EU erkennt Militärjunta im Sudan nicht an

EU erkennt Militärjunta im Sudan nicht an
Ministerpräsident Hamdok nach Putsch freigelassen
Keine Anerkennung, Ausschluss aus der Afrikanischen Union: Nach dem Putsch sind die neuen Machthaber im Sudan international zunehmend isoliert. EU-Vertreter dringen auf die Rückkehr zum Übergangsprozess Richtung Demokratie.

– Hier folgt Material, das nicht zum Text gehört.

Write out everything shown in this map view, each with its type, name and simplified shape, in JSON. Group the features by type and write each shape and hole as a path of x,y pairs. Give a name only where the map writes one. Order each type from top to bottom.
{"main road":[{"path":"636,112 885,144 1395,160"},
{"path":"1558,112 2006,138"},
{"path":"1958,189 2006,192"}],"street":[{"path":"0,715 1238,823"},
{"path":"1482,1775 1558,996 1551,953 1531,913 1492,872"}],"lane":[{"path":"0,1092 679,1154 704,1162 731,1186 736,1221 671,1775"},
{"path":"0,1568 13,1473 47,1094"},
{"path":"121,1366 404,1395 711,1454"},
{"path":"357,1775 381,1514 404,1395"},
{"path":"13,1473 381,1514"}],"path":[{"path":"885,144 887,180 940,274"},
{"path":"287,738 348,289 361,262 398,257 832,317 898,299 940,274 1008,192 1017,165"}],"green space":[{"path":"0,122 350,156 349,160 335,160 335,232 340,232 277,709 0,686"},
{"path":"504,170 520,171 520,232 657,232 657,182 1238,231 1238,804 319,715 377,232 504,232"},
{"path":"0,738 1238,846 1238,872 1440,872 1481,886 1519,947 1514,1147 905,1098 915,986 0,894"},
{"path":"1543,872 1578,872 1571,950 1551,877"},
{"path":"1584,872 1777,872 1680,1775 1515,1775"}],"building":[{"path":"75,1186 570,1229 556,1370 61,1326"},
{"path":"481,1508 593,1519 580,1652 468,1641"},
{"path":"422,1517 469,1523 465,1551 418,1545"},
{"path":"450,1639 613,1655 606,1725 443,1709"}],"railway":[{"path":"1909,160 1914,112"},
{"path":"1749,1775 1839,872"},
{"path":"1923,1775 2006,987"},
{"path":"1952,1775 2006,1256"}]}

Nach der Machtübernahme durch das Militär im Sudan will die EU die neuen Machthaber nicht anerkennen. Die EU-Vertretung in der sudanesischen Hauptstadt Khartum teilte am Mittwoch mit, sie betrachte Ministerpräsident Abdallah Hamdok und sein Kabinett als verfassungsmäßige Führer der Übergangsregierung. Die deutsche Botschaft unterstützte diese Haltung. Das Militär hatte am Montag die sudanesische Übergangsregierung abgesetzt, den Notstand verhängt und mehrere Politiker festgesetzt, darunter Ministerpräsident Hamdok.

Während mehrere Politiker noch festgehalten werden, wurden Hamdok und seine Frau freigelassen. Sie seien in ihr Haus in der Hauptstadt Khartum zurückgekehrt, das jedoch noch von Sicherheitskräften umstellt sei, berichtete der Nachrichtensender Al-Dschasira am Mittwoch. Die anderen Politiker blieben demnach an einem unbekannten Ort unter Arrest. Der US-amerikanische Außenminister Antony Blinken konnte nach Angaben des Außenministeriums in Washington bereits mit Hamdok telefonieren.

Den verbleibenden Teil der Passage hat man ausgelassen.